*** Block opens ***
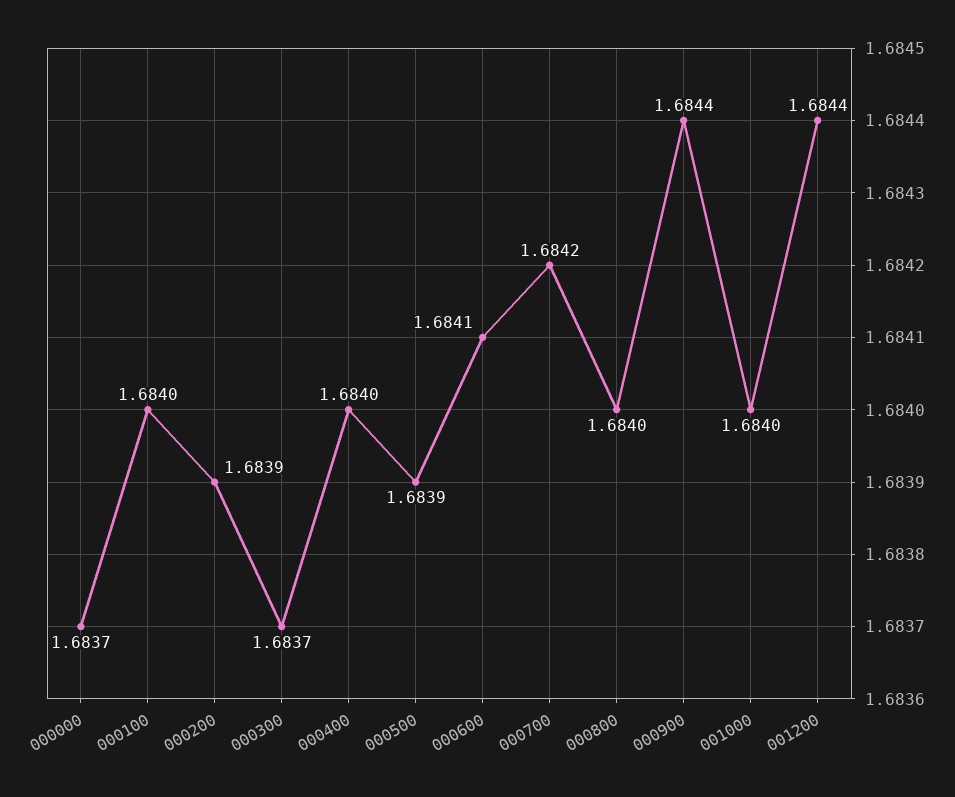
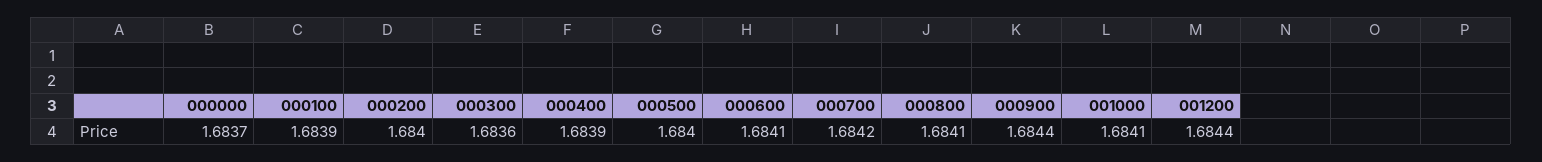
  {
    "000000": 1.6837,
-   "000100": 1.684,
+   "000100": 1.6839,
-   "000200": 1.6839,
+   "000200": 1.684,
-   "000300": 1.6837,
+   "000300": 1.6836,
-   "000400": 1.684,
+   "000400": 1.6839,
-   "000500": 1.6839,
+   "000500": 1.684,
    "000600": 1.6841,
    "000700": 1.6842,
-   "000800": 1.684,
+   "000800": 1.6841,
    "000900": 1.6844,
-   "001000": 1.684,
+   "001000": 1.6841,
    "001200": 1.6844
  }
*** Block closes ***
◆ What you are asked to do
Where a record holds a picture, skip the picture and copy everything else exactly.

◆ Written answer
  {
    "000000": 1.6837,
-   "000100": 1.684,
+   "000100": 1.6839,
-   "000200": 1.6839,
+   "000200": 1.684,
-   "000300": 1.6837,
+   "000300": 1.6836,
-   "000400": 1.684,
+   "000400": 1.6839,
-   "000500": 1.6839,
+   "000500": 1.684,
    "000600": 1.6841,
    "000700": 1.6842,
-   "000800": 1.684,
+   "000800": 1.6841,
    "000900": 1.6844,
-   "001000": 1.684,
+   "001000": 1.6841,
    "001200": 1.6844
  }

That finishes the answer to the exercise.